O governador de Goiás, Ronaldo Caiado, afirmou que irá acionar o Tribunal Superior Eleitoral (TSE) para expulsar Bivar

A bancada federal do União Brasil, formada por 59 parlamentares, se reúne nesta terça-feira (12) para decidir se expulsa do partido o atual presidente da sigla, o também deputado Luciano Bivar (PE). Acusado de ameaçar Antônia Rueda, que já foi eleito seu sucessor no comando do União, Bivar é suspeito pelo incêndio da casa do adversário, no litoral de Pernambuco nessa segunda. A casa da irmã de Rueda, a tesoureira do partido Maria Emília Rueda, que é contígua, também foi incendiada.

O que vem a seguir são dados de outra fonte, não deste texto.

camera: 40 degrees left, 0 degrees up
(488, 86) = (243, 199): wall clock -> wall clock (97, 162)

O governador de Goiás, Ronaldo Caiado, afirmou que irá acionar o Tribunal Superior Eleitoral (TSE) para expulsar Bivar.

A defesa de Rueda anunciou nesta terça-feira que levará o caso dos incêndios nas casas de praia do dirigente e de sua irmã  ao Supremo Tribunal Federal (STF). O advogado Paulo Catta Preta afirmou que uma representação será protocolada junto ao processo em que Rueda denuncia Bivar por ameaça de morte.

As residências, localizadas na praia de Toquinho, próximo a Porto de Galinhas, no Litoral Sul de Pernambuco, foram alvo dos incêndios.

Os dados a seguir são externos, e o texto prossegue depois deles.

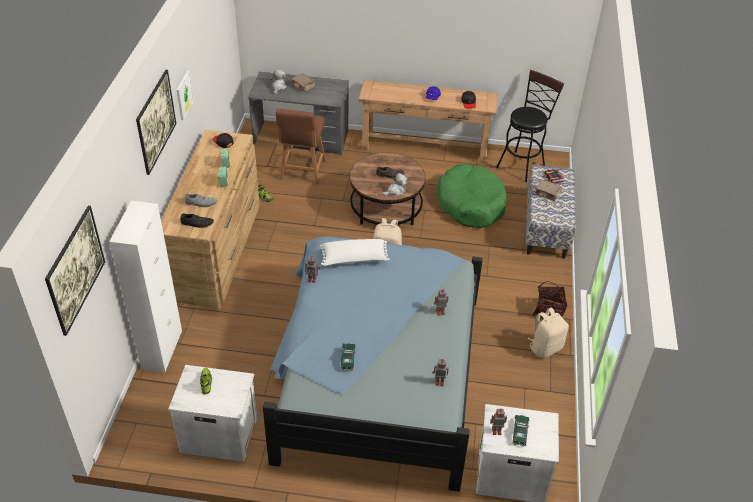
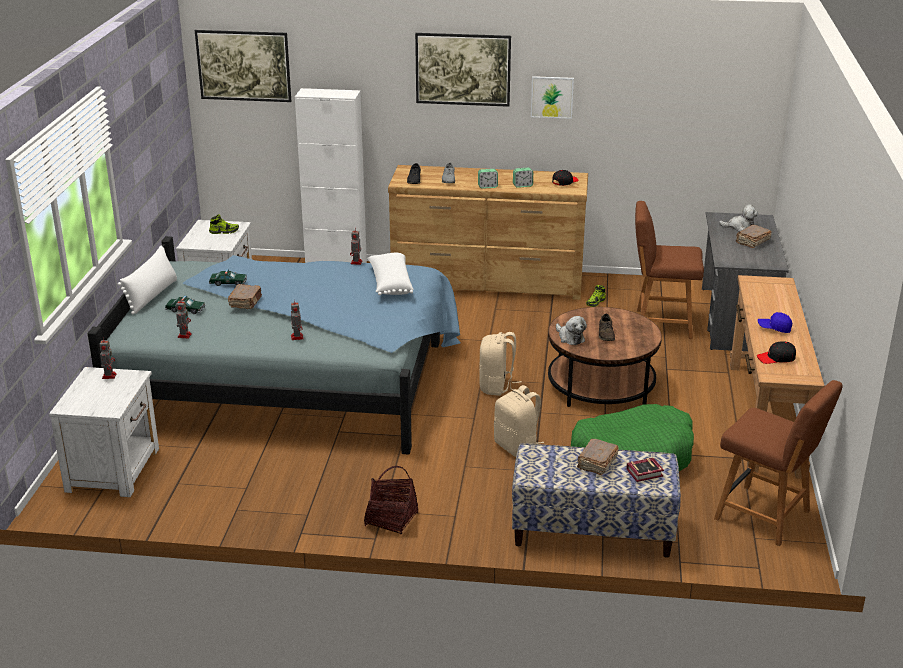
camera: 90 degrees right, 15 degrees down
(363, 415) = (152, 296): none -> white pillow
(386, 344) = (246, 302): none -> brown book
(520, 432) = (100, 390): toy car -> toy car (185, 310)
(522, 164) = (765, 516): black stool -> brown chair
(545, 347) = (318, 511): beige backpack -> beige backpack (517, 447)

Rueda, que estava em Miami, nos Estados Unidos, quando soube dos incêndios, já retornou ao Brasil, conforme informou o advogado.

A disputa pelo comando do União Brasil ganhou novos contornos recentemente, evidenciando o racha na legenda criada há apenas dois anos, resultado da fusão entre DEM e PSL. Rueda foi eleito com o apoio da maioria dos parlamentares e dirigentes da legenda, em uma escolha contestada por Bivar.

A guerra entre os dois escalou a ponto de envolver uma suposta ameaça de morte. Em uma reunião há duas semanas, o líder da bancada na Câmara, Elmar Nascimento, afirmou a cerca de 20 colegas que Bivar havia tentado intimidar Rueda, naquele momento favorito para ocupar a presidência. O deputado disse ter ouvido uma gravação de conversa entre os dois dirigentes da sigla na qual Bivar, segundo ele, repetia diversas vezes que sabia onde Rueda morava e circulava, além de citar a rotina de sua família.

Bivar negou ter ameaçado a família de Rueda, mas reconheceu que discutiu e proferiu xingamentos ao telefone. Também insinuou que a conversa poderia ter sido “picotada” e tirada do contexto para prejudicá-lo.